L’ÉCONOMIE EXPLIQUÉE
Raymond Clément est économiste à la retraite. Ancien employé au département économique de Manitoba Hydro, il a aussi été chargé de cours en économie à l’ancien Collège universitaire de Saint-Boniface. L’analyste estime que les économistes et les médias on
L’économie est un thème central et parfois obscur de la campagne électorale. L’économiste à la retraite Raymond Clément nous rassure n’y a pas de réponse facile dans son domaine d’expertise.
En abordant l’économie canadienne, les partis politiques se servent-ils de « vrais » chiffres?
Les partis politiques ont tous accès aux données de Statistique Canada, de la Banque du Canada et du ministère des Finances. De plus, les cinq plus importantes banques à charte canadiennes ont toutes des départements économiques qui font des analyses.

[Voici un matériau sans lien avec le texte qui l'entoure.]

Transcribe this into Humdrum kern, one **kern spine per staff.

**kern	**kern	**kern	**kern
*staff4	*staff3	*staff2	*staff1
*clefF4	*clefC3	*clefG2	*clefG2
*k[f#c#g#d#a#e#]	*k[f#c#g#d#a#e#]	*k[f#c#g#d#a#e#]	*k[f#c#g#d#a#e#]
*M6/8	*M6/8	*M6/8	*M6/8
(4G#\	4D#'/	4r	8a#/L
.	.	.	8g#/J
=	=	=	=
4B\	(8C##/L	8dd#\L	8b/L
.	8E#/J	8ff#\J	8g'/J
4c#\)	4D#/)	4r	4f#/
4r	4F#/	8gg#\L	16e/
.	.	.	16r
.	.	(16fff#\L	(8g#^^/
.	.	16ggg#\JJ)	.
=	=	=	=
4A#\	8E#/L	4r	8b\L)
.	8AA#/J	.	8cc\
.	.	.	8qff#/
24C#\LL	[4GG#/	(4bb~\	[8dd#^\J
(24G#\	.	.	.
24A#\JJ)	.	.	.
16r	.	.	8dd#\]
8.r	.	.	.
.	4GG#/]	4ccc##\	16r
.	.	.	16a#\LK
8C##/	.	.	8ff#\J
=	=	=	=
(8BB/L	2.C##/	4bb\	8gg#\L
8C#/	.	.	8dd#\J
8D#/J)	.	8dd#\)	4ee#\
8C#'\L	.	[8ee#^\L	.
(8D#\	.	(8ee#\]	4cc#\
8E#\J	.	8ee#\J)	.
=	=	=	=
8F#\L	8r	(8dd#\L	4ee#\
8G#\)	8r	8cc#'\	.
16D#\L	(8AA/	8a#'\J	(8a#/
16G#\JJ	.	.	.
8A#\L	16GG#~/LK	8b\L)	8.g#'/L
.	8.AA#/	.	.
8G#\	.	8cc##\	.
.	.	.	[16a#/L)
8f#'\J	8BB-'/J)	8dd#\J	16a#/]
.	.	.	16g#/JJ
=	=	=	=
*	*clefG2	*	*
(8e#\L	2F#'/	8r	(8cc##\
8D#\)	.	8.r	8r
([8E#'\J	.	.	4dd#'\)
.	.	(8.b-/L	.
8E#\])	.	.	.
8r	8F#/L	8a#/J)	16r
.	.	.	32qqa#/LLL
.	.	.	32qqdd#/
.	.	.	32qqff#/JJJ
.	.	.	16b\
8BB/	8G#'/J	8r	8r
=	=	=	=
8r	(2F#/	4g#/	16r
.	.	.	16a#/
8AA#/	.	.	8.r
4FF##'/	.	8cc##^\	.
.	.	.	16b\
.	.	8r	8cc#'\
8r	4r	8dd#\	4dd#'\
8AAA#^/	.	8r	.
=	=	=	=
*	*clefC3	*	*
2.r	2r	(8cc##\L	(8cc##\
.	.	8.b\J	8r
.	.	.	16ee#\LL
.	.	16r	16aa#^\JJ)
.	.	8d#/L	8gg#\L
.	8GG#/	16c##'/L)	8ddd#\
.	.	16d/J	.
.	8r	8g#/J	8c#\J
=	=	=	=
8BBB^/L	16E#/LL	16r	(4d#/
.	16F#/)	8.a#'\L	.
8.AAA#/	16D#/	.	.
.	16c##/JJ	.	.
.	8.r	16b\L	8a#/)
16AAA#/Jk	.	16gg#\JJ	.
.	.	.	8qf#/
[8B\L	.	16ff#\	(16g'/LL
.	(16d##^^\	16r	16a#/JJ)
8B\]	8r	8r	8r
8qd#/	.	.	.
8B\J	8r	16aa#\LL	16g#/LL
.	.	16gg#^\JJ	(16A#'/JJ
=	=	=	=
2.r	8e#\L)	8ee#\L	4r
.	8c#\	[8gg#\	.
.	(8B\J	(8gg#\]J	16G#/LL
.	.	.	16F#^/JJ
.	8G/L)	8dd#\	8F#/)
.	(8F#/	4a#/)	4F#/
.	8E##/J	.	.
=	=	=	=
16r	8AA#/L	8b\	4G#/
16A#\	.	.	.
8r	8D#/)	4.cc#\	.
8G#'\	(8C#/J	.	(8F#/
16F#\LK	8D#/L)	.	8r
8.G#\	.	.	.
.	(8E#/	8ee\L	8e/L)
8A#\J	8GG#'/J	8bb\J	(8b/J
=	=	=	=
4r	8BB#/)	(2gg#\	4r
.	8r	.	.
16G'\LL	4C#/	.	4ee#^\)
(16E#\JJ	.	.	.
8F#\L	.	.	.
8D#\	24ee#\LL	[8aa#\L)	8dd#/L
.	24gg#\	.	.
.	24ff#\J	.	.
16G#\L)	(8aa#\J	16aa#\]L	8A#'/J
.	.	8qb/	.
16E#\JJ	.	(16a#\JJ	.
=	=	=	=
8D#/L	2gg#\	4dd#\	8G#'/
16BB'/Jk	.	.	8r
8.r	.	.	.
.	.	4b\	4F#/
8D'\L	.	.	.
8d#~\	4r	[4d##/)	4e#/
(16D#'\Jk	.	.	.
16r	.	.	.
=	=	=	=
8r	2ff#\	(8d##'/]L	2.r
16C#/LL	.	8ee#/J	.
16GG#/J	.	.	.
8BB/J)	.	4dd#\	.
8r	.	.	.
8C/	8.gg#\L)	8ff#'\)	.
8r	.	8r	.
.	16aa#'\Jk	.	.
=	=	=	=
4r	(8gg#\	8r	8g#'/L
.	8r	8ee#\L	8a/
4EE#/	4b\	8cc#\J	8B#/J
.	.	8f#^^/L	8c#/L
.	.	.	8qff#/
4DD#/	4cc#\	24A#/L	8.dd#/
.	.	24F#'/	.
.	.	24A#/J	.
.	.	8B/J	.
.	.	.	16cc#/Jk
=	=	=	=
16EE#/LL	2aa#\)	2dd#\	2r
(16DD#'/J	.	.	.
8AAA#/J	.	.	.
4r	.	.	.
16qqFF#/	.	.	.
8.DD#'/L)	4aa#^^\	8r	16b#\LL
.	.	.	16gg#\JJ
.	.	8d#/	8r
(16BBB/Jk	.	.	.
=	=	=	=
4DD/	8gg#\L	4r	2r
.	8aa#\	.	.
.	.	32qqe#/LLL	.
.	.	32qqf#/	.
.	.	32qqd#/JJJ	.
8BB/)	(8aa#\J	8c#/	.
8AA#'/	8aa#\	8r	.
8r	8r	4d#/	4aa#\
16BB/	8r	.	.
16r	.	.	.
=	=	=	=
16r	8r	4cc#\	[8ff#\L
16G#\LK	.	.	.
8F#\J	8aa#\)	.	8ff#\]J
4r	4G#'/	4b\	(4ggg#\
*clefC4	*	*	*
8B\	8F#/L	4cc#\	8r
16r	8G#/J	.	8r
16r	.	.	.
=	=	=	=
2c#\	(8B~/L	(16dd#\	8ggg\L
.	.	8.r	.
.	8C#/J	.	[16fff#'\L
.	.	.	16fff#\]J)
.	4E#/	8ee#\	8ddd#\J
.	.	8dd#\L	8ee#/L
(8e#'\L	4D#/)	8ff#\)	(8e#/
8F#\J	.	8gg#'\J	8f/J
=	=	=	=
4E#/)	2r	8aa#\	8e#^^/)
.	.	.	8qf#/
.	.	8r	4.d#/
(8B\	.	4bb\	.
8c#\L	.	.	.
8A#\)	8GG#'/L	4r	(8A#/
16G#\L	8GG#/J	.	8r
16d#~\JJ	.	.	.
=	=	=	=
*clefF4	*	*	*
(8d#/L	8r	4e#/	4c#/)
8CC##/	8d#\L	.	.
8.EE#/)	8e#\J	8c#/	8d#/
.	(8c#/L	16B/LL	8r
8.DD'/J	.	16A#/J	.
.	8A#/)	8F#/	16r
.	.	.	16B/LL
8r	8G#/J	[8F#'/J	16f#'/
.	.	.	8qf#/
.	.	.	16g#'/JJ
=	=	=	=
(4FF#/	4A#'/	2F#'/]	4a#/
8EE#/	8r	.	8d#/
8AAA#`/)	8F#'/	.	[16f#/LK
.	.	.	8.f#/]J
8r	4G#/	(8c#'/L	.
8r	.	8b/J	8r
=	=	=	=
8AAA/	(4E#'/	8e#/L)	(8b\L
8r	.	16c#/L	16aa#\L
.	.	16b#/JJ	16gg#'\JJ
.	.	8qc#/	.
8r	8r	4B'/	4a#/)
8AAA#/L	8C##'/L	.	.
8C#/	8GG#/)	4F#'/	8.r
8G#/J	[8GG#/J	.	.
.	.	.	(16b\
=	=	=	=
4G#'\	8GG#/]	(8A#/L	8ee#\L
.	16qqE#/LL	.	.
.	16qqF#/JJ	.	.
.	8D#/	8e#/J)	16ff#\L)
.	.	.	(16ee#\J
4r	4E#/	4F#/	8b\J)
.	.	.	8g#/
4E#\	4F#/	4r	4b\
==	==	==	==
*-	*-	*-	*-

Cependant un politicien peut toujours mettre l’accent sur le côté positif des données, tandis qu’un autre peut se pencher sur les points moins bons. Tout est dans l’interprétation.
Il y a cependant deux lacunes importantes dans les programmes économiques des partis politiques. La première est que les partis ont tendance à se servir de vieilles données pour préparer leur programme d’investissement. La deuxième est qu’il n’y a pas beaucoup de détails sur le financement des projets présentés. Est-ce que les impôts vont augmenter? Va-t-on remplacer des programmes ou des projets en cours? Les partis politiques sont avares de commentaires en ce qui concerne l’impact d’une hausse des taxes sur l’économie, les investissements et l’emploi.
En fait, les données économiques sont toujours à la fois un peu en retard et préliminaires. C’est-à-dire que les données sont aptes à être révisées lorsque Statistique Canada émet des données sur les trimestres futurs.Il ne faut donc pas mettre trop d’emphase sur les plus récentes données, mais plutôt les mettre en contexte sur une plus longue période de temps.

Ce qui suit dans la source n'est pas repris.